Capítulo 2 | El encuentro con el amor

Los mexicanos llegaron casi todos en el mismo vuelo, cada uno llevaba dos botellas de tequila (porque la ley no permite llevar más) y algunos dulces enchilados típicos de nuestro país para compartir con los invitados europeos.

La fiesta ya empezaba a tomar forma. Había gente de Grecia, Italia, España, Alemania, Inglaterra, Hungría y hasta Letonia. Algunos de ellos conocían a Stephan, mientras que otros tantos eran amigos de los amigos, como nosotras.

Después de saludar a los trece mexicanos con el afecto que guardaba en los recuerdos, nos empezamos a integrar bastante bien a la atmósfera europea. Había una gran variedad de típicas salchichas alemanas, perfectas para cualquier paladar carnívoro.
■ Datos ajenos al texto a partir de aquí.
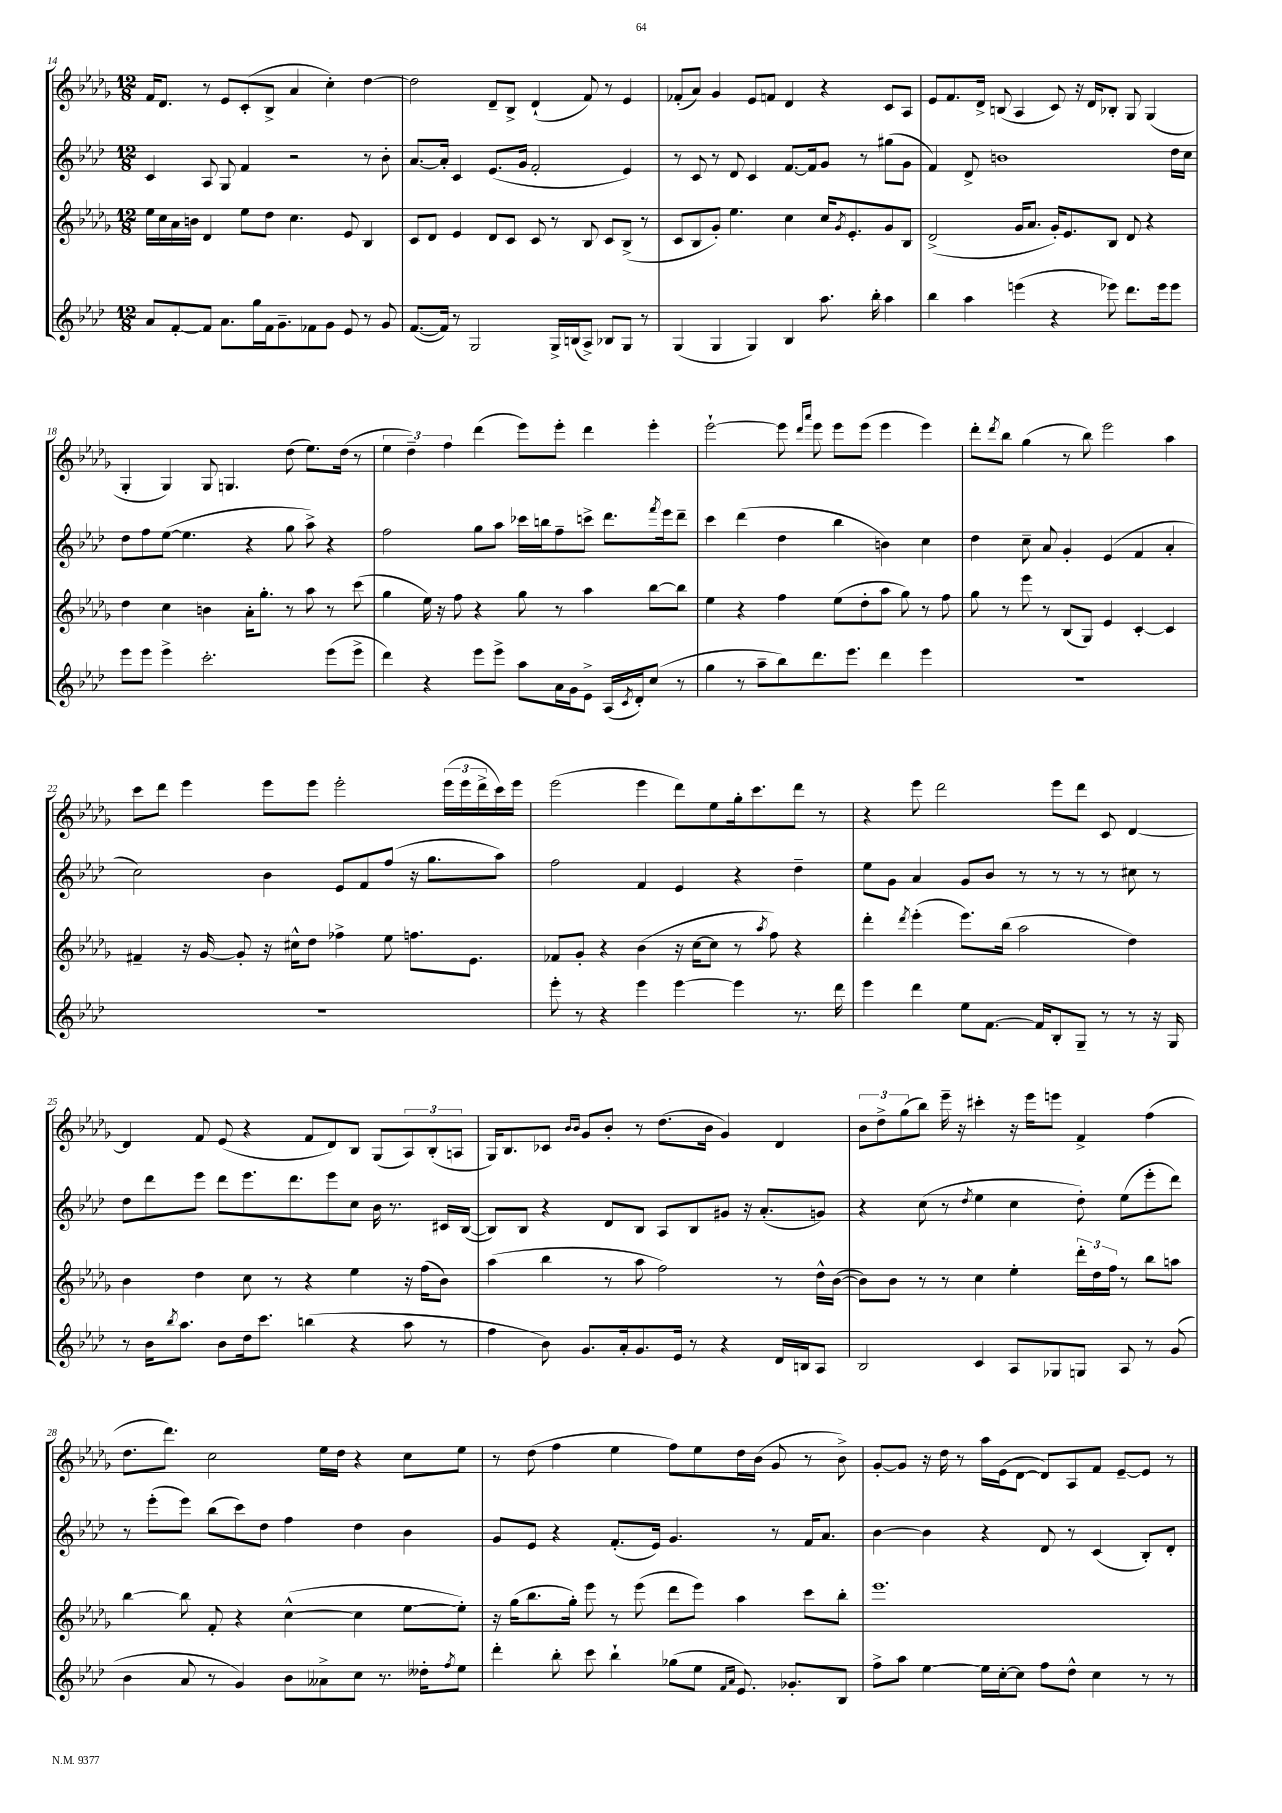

**kern	**kern	**kern	**kern
*part4	*part3	*part2	*part1
*staff4	*staff3	*staff2	*staff1
*clefG2	*clefG2	*clefG2	*clefG2
*k[b-e-a-d-]	*k[b-e-a-d-g-]	*k[b-e-a-d-]	*k[b-e-a-d-g-]
*M12/8	*M12/8	*M12/8	*M12/8
=14	=14	=14	=14
8a-/L	16ee-\LL	4c/	16f/KL
.	16cc\	.	8.d-/J
[8f'/	16a-\	.	.
.	16bn\JJ	.	.
8f/J]	4d-/	8A-/	8r
8.a-\L	.	8G/	8e-/L
.	8ee-\L	4f/	(8c'/
16gg\L	.	.	.
16f\J	8dd-\J	.	8B-^/J
8.g~\	.	.	.
.	4.cc\	2r	4a-/
8f-X\	.	.	.
8g\J	.	.	4cc'\)
8e-/	8e-/	.	.
8r	4B-/	8r	[4dd-\
8g/	.	8b-'\	.
=15	=15	=15	=15
([8.f/L	8c/L	[8.a-/L	2dd-\]
.	8d-/J	.	.
16f/Jk])	.	16a-'/Jk]	.
8r	4e-/	4c/	.
2G/	.	.	.
.	8d-/L	(8.e-/L	8d-~/L
.	8c/J	.	8B-^/J
.	.	16g/Jk	.
.	8c/	2f'/	(4d-`/
16G^/LL	8r	.	.
(16Bn/J	.	.	.
8A-^/J)	8B-/	.	8f/)
8B-X/L	8c/L	.	8r
8G/J	(8B-^/J	4e-/)	4e-/
8r	8r	.	.
=16	=16	=16	=16
(4G/	8c/L	8r	(8f-X'/L
.	8B-/	8c/	8a-/J)
4G/	8g-'/J)	8r	4g-/
.	4.ee-\	8d-/	.
4G/)	.	4c/	8e-/L
.	.	.	8fn/J
4B-/	4cc\	[8.f/L	4d-/
.	.	16f/k]	.
8.aa-\	16cc/KL	8g/J	4r
.	8qg-/	.	.
.	8.e-'/	.	.
.	.	8r	.
16bb-'\	.	.	.
4aa-\	8g-/	(8gg#X\L	8c/L
.	8B-/J	8g\J	8A-/J
=17	=17	=17	=17
4bb-\	(2d-^/	4f/)	8e-/L
.	.	.	8.f/
4aa-\	.	8d-^/	.
.	.	.	16d-^/Jk
.	.	1bn	(8Bn/
(4eeen\	16g-/KL	.	4A-/
.	8.a-/J	.	.
4r	16g-'/KL)	.	8c/)
.	8.e-/	.	.
.	.	.	16r
.	.	.	16d-/KL
8eee-X\)	8B-/J	.	8B-X'/J
8.ddd-\L	8d-/	.	8G-/
.	4r	.	(4G-/
16eee-\k	.	.	.
8eee-\J	.	16dd-\LL	.
.	.	16cc\JJ	.
!!LO:LB:g=z
=18	=18	=18	=18
8eee-\L	4dd-\	8dd-\L	4G-'/
8eee-\J	.	8ff\	.
4eee-^\	4cc\	([8ee-\J	4G-/)
.	.	4.ee-\]	.
2.ccc'\	4bn\	.	8G-/
.	.	.	4.Gn/
.	16a-'\KL	4r	.
.	8.gg-'\J	.	.
.	8r	8gg\	(8dd-\
.	8aa-\	8aa-^\)	8.ee-\L)
(8eee-\L	8r	4r	.
.	.	.	(16dd-\Jk
8eee-^\J	(8ccc\	.	8r
=19	=19	=19	=19
4ddd-\)	4gg-\	2ff\	6ee-\
.	.	.	6dd-~\)
4r	16ee-\)	.	.
.	16r	.	.
.	.	.	6ff\
.	8ff\	.	.
8eee-\L	4r	8gg\L	(4ddd-\
8eee-^\J	.	8aa-\J	.
8aa-\L	8gg-\	16ccc-X\LL	8eee-\L)
.	.	16bbn\J	.
16a-\L	8r	8ff~\	8eee-'\J
16g\J	.	.	.
8e-^\J	4aa-\	8cccn^\J	4ddd-\
(16A-/LL	.	8.ddd-\L	.
8qc/	.	.	.
16d-'/J)	.	.	.
(8cc/J	[8bb-\L	.	4eee-'\
.	.	8qfff/	.
.	.	16eee-\k	.
8r	8bb-\J]	8ddd-~\J	.
=20	=20	=20	=20
4gg\	4ee-\	4ccc\	[2eee-`\
8r	4r	(4ddd-\	.
8aa-~\L	.	.	.
8bb-\)	4ff\	4dd-\	8eee-\]
.	.	.	16qqddd-/LL
.	.	.	16qqaaa-/JJ
8.ddd-\	.	.	8eee-\
.	(8ee-\L	4bb-\	8eee-\L
8.eee-\J	.	.	.
.	8dd-'\	.	(8eee-\J
4ddd-\	8aa-\J	4bn\)	4eee-\
.	8gg-\)	.	.
4eee-\	8r	4cc\	4eee-\)
.	8ff\	.	.
=21	=21	=21	=21
1.r	8gg-\	4dd-\	8ddd-'\L
.	.	.	8qddd-/
.	8r	.	8bb-\J
.	8eee-\	8cc~\	(4gg-\
.	8r	8a-/	.
.	(8B-/L	4g'/	8r
.	8G-/J)	.	8bb-\)
.	4e-/	(4e-/	2eee-\
.	[4c'/	4f/	.
.	4c/]	4a-'/	4aa-\
!!LO:LB:g=z
=22	=22	=22	=22
1.r	4f#X~/	2cc\)	8ccc\L
.	.	.	8ddd-\J
.	16r	.	4eee-\
.	[16g-/	.	.
.	8g-'/]	.	.
.	16r	4b-\	8eee-\L
.	16cc#X^^\KL	.	.
.	8dd-\J	.	8eee-\J
.	4ff-X^\	8e-/L	2eee-'\
.	.	8f/	.
.	8ee-\	(8ff/J	.
.	8.ffn\L	16r	.
.	.	8.gg\L	.
.	.	.	(24eee-\LL
.	.	.	24eee-\
.	8.e-\J	.	.
.	.	.	24ddd-^\
.	.	8aa-\J)	16ccc\)
.	.	.	16eee-\JJ
=23	=23	=23	=23
8eee-'\	8f-X/L	2ff\	(2eee-\
8r	8g-'/J	.	.
4r	4r	.	.
4eee-\	(4b-\	4f/	4eee-\
[4eee-\	16r	4e-/	8ddd-\L)
.	[16cc\KL	.	.
.	8cc\J]	.	8ee-\
4eee-\]	8r	4r	16gg-'\k
.	.	.	8.ccc\
.	8qaa-/	.	.
.	8ff\)	.	.
8.r	4r	4dd-~\	8ddd-\J
.	.	.	8r
16ddd-\	.	.	.
=24	=24	=24	=24
4eee-\	4ddd-'\	8ee-\L	4r
.	.	8g\J	.
.	8qddd-/	.	.
4ddd-\	(4eee-'\	4a-/	8eee-\
.	.	.	2ddd-\
8ee-\L	8.eee-\L)	8g/L	.
[8.f\J	.	8b-/J	.
.	(16bb-\Jk	.	.
.	2aa-\	8r	.
16f/KL]	.	.	.
8B-'/	.	8r	8eee-\L
8G~/J	.	8r	8ddd-\J
8r	.	8r	8c/
8r	4dd-\)	8cc#X\	[4d-/
16r	.	8r	.
16G/	.	.	.
!!LO:LB:g=z
=25	=25	=25	=25
8r	4b-\	8dd-\L	4d-/]
16b-\KL	.	8ddd-\	.
8qbb-/	.	.	.
8.aa-\J	.	.	.
.	4dd-\	8eee-\J	8f/
8b-\L	.	8ddd-\L	(8e-/
16dd-\k	8cc\	8.eee-\	4r
8.ccc\J	.	.	.
.	8r	.	.
.	.	8.ddd-\	.
(4bbn\	4r	.	8f/L
.	.	8eee-\	8d-/)
4r	4ee-\	8cc\J	8B-/J
.	.	16b-\	(8G-/L
.	.	8.r	.
8aa-\	16r	.	12A-/)
.	(16ff\KL	.	.
.	.	.	(12B-'/
8r	8b-\J)	16c#X/LL	.
.	.	.	12An/J
.	.	([16B-/JJ	.
=26	=26	=26	=26
4ff\	(4aa-\	8B-/L])	16G-/KL)
.	.	.	8.B-/
.	.	8B-/J	.
8b-\)	4bb-\	4r	8c-X/J
.	.	.	16qqb-/LL
.	.	.	16qqb-/JJ
8.g/L	.	.	8g-/L
.	8r	8d-/L	8b-'/J
16a-'/k	.	.	.
8.g/	8aa-\	8B-/J	8r
.	2ff\)	8A-/L	(8.dd-\L
16e-/Jk	.	.	.
8r	.	8B-/	.
.	.	.	16b-\Jk
4r	.	8g#X/J	4g-/)
.	.	16r	.
.	.	(8.a-'/L	.
16d-/LL	8r	.	4d-/
16Bn/J	.	.	.
8A-/J	16dd-^^\LL	8gn/J)	.
.	([16b-\JJ	.	.
=27	=27	=27	=27
2B-/	8b-\L])	4r	12b-\L
.	.	.	12dd-^\
.	8b-\J	.	.
.	.	.	(12gg-\
.	8r	(8cc\	8bb-\J)
.	8r	8r	16eee-~\
.	.	.	16r
.	.	8qdd-/	.
4c/	4cc\	4ee-\	4ccc#X'\
8A-/L	4ee-'\	4cc\	16r
.	.	.	16eee-\KL
8G-X/	.	.	8eeen\J
8Gn/J	24ddd-'\LL	8dd-'\)	4f^/
.	24dd-\	.	.
.	24ff\JJ	.	.
8A-/	8r	(8ee-\L	.
8r	8bb-\L	8eee-'\	(4ff\
(8g/	8aan\J	8ddd-\J)	.
!!LO:LB:g=z
=28	=28	=28	=28
4b-\	[4bb-\	8r	8.dd-\L
.	.	(8eee-'\L	.
.	.	.	8.ddd-\J)
8a-/	8bb-\]	8eee-\J)	.
8r	8f'/	(8bb-\L	2cc\
4g/)	4r	8ccc\)	.
.	.	8dd-\J	.
8b-\L	([4cc^^\	4ff\	.
8a--X^\	.	.	16ee-\LL
.	.	.	16dd-\JJ
8cc\J	4cc\]	4dd-\	4r
8.r	.	.	.
.	[8ee-\L	4b-\	8cc\L
16dd--X'\KL	.	.	.
8qff/	.	.	.
8ee-\J	8ee-'\J])	.	8ee-\J
=29	=29	=29	=29
4ddd-'\	16r	8g/L	8r
.	(16gg-\KL	.	.
.	8.bb-\	8e-/J	(8dd-\
8bb-'\	.	4r	4ff\
.	16gg-'\Jk)	.	.
8ccc\	8eee-\	.	.
4bb-`\	8r	(8.f'/L	4ee-\
.	(8eee-\	.	.
.	.	16e-/Jk)	.
(8gg-X\L	8ddd-\L	4.g/	8ff\L)
8ee-\J	8eee-\J)	.	8ee-\
16qqf/LL	.	.	.
16qqa-/JJ	.	.	.
8.e-/)	4aa-\	.	16dd-\L
.	.	.	(16b-\JJ
.	.	8r	8g-/
8.g-X'/L	.	.	.
.	8ccc\L	16f/KL	8r
.	.	8.a-/J	.
8B-/J	8bb-'\J	.	8b-^\)
=30	=30	=30	=30
8ff^\L	1.eee-	[4b-\	[8g-'/L
8aa-\J	.	.	8g-/J]
[4ee-\	.	4b-\]	16r
.	.	.	16dd-\
.	.	.	8r
16ee-\LL]	.	4r	16aa-\LL
[16cc'\J	.	.	(16e-\J
8cc\J]	.	.	[8d-\J
8ff\L	.	8d-/	8d-/L])
8dd-^^\J	.	8r	8A-/
4cc\	.	(4c/	8f/J
.	.	.	[8e-~/L
8r	.	8B-'/L)	8e-/J]
8r	.	8d-'/J	8r
==	==	==	==
*-	*-	*-	*-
Algunas tenían especies y hierbas por dentro, otras eran de un color amarillo dorado mate. Bastaba verlas para empezar a salivar. Había unas con un tono más rojizo, pero todas ellas eran muy largas, y tan anchas que parecía que no nos cabrían en la boca. Las acompañamos con pan, una mostaza picosita y una ensalada de papas frías al estilo alemán. Una verdadera delicia para los amantes de la carne.

Comíamos y platicábamos mientras que movíamos un poco el cuerpo al ritmo de la música de fondo. Yo no soy fan del tequila así que las cervezas alemanas se volvieron mis mejores amigas.

—No gracias, no me gusta el whisky —escuché a Romina a mis espaldas, rechazando a un agradable y rubiecillo alemán que más que guapo era bastante simpático. Tendría unos kilitos cargados de más en sus abdominales; sus mejillas estaban chapeadas al igual que su redondeada nariz y digamos que solo le faltaba tener una barba larga y blanca para que nos sentáramos en sus piernas a pedirle regalitos de Navidad.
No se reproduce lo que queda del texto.